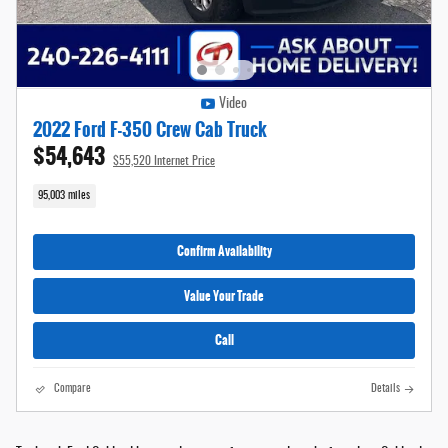
Video
2022 Ford F-350 Crew Cab Truck
$54,643
$55,520 Internet Price
95,003 miles
Confirm Availability
Value Your Trade
Call
Compare
Details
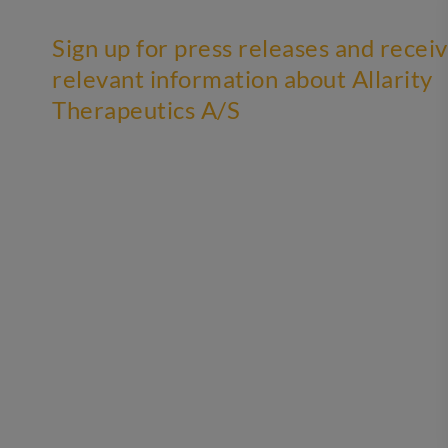
Sign up for press releases and recei
relevant information about Allarity
Therapeutics A/S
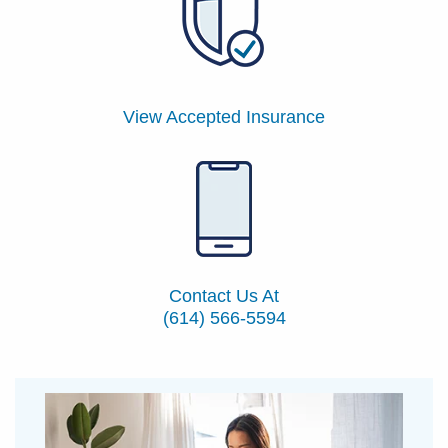
View Accepted Insurance
Contact Us At
(614) 566-5594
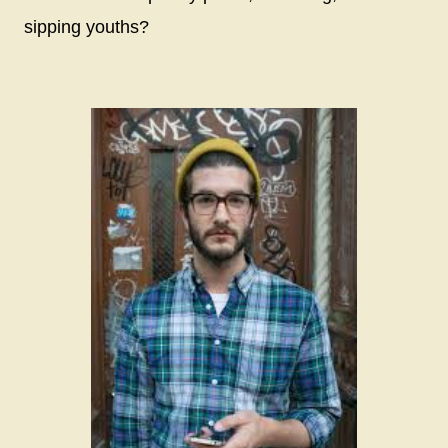
sipping youths?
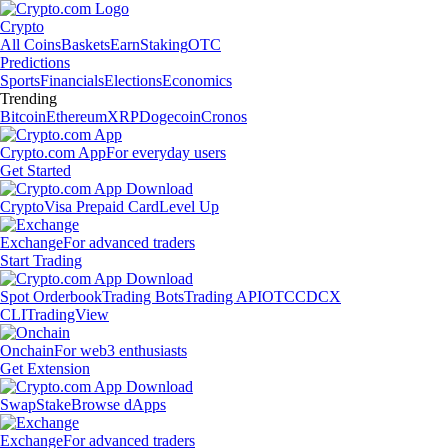
Crypto
All Coins
Baskets
Earn
Staking
OTC
Predictions
Sports
Financials
Elections
Economics
Trending
Bitcoin
Ethereum
XRP
Dogecoin
Cronos
Crypto.com App
For everyday users
Get Started
Crypto
Visa Prepaid Card
Level Up
Exchange
For advanced traders
Start Trading
Spot Orderbook
Trading Bots
Trading API
OTC
CDCX
CLI
TradingView
Onchain
For web3 enthusiasts
Get Extension
Swap
Stake
Browse dApps
Exchange
For advanced traders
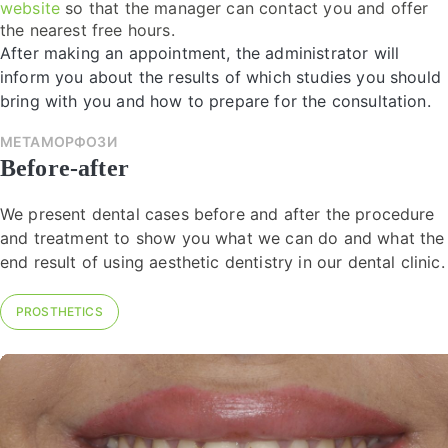
website
so that the manager can contact you and offer
the nearest free hours.
After making an appointment, the administrator will
inform you about the results of which studies you should
bring with you and how to prepare for the consultation.
МЕТАМОРФОЗИ
Before-after
We present dental cases before and after the procedure
and treatment to show you what we can do and what the
end result of using aesthetic dentistry in our dental clinic.
PROSTHETICS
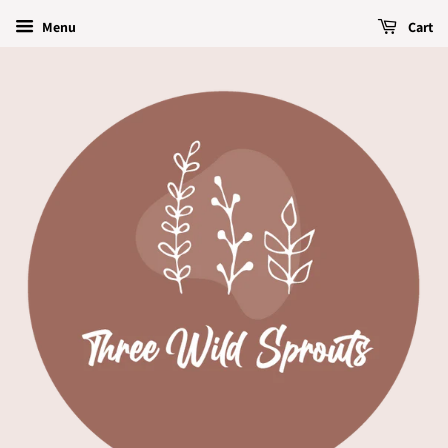
Menu
Cart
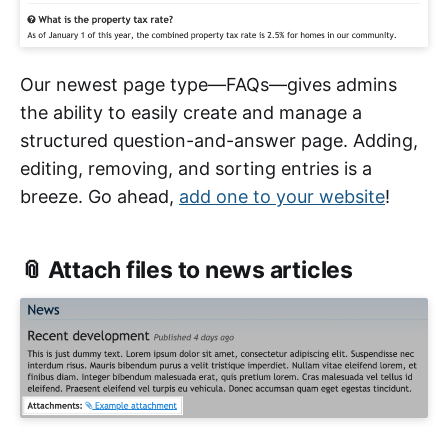
Our newest page type—FAQs—gives admins
the ability to easily create and manage a
structured question-and-answer page. Adding,
editing, removing, and sorting entries is a
breeze. Go ahead,
add one to your website
!
📎 Attach files to news articles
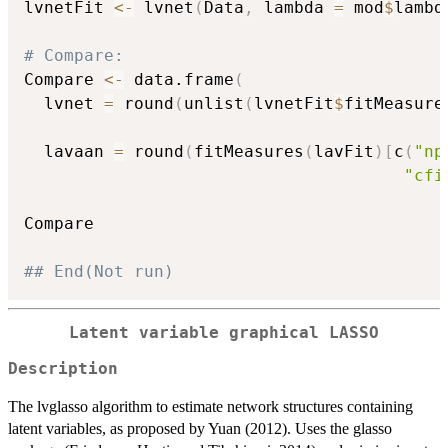
lvnetFit 
<-
 lvnet
(
Data
,
 lambda 
=
 mod
$
lambd
# Compare:
Compare 
<-
 data.frame
(
  lvnet 
=
 round
(
unlist
(
lvnetFit
$
fitMeasure
  lavaan 
=
 round
(
fitMeasures
(
lavFit
)
[
c
(
"np
"cfi
Compare

## End(Not run)
Latent variable graphical LASSO
Description
The lvglasso algorithm to estimate network structures containing
latent variables, as proposed by Yuan (2012). Uses the glasso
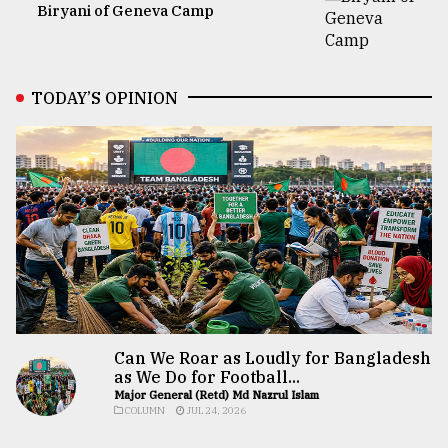
Biryani of Geneva Camp
TODAY’S OPINION
Can We Roar as Loudly for Bangladesh
as We Do for Football...
Major General (Retd) Md Nazrul Islam
COLUMN
JUL 24, 2026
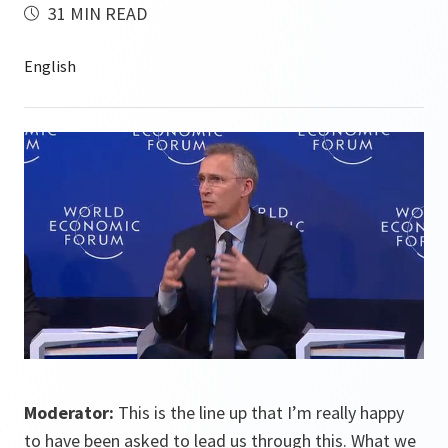
31 MIN READ
Moderator:
This is the line up that I’m really happy
to have been asked to lead us through this. What we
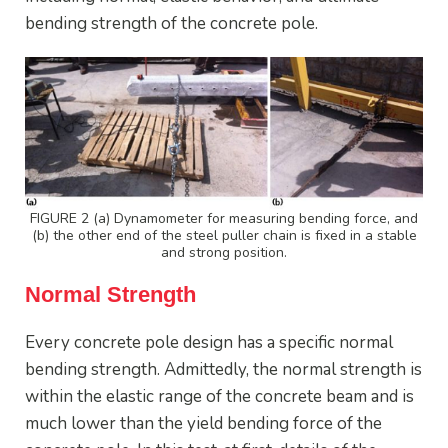
bending strength of the concrete pole.
FIGURE 2 (a) Dynamometer for measuring bending force, and
(b) the other end of the steel puller chain is fixed in a stable
and strong position.
Normal Strength
Every concrete pole design has a specific normal
bending strength. Admittedly, the normal strength is
within the elastic range of the concrete beam and is
much lower than the yield bending force of the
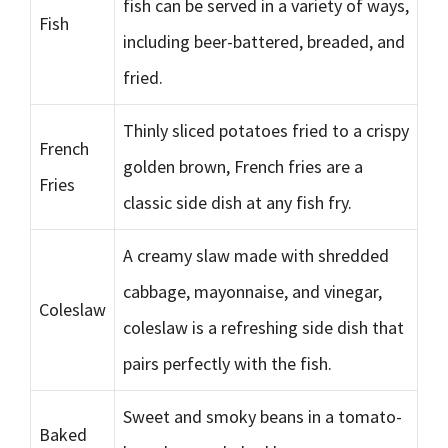
fish can be served in a variety of ways,
Fish
including beer-battered, breaded, and
fried.
Thinly sliced potatoes fried to a crispy
French
golden brown, French fries are a
Fries
classic side dish at any fish fry.
A creamy slaw made with shredded
cabbage, mayonnaise, and vinegar,
Coleslaw
coleslaw is a refreshing side dish that
pairs perfectly with the fish.
Sweet and smoky beans in a tomato-
Baked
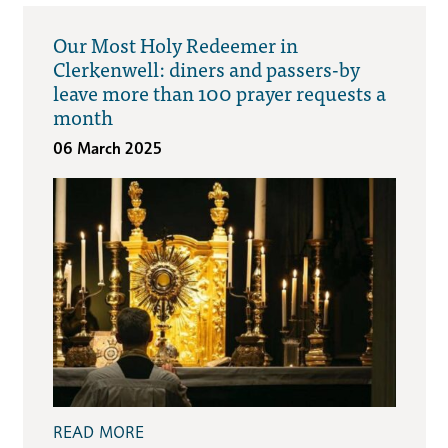
Our Most Holy Redeemer in
Clerkenwell: diners and passers-by
leave more than 100 prayer requests a
month
06 March 2025
READ MORE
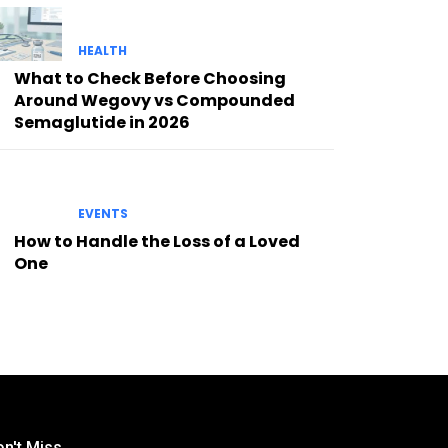
HEALTH
What to Check Before Choosing
Around Wegovy vs Compounded
Semaglutide in 2026
EVENTS
How to Handle the Loss of a Loved
One
n't Miss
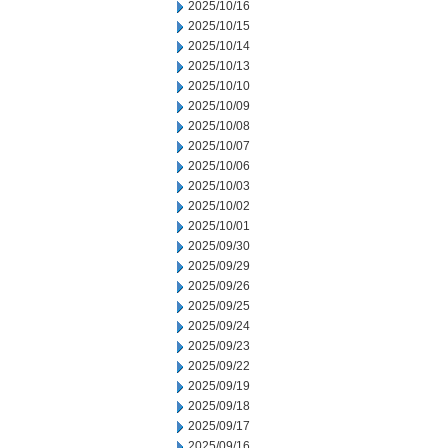
2025/10/16
2025/10/15
2025/10/14
2025/10/13
2025/10/10
2025/10/09
2025/10/08
2025/10/07
2025/10/06
2025/10/03
2025/10/02
2025/10/01
2025/09/30
2025/09/29
2025/09/26
2025/09/25
2025/09/24
2025/09/23
2025/09/22
2025/09/19
2025/09/18
2025/09/17
2025/09/16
----------------------------------------
## REQUIREMENT
Extract each line from the entries above that contains the string "side". The match is case-sensitive.

## SOLUTION FOR THIS EXERCISE
classic side dish at any fish fry.
coleslaw is a refreshing side dish that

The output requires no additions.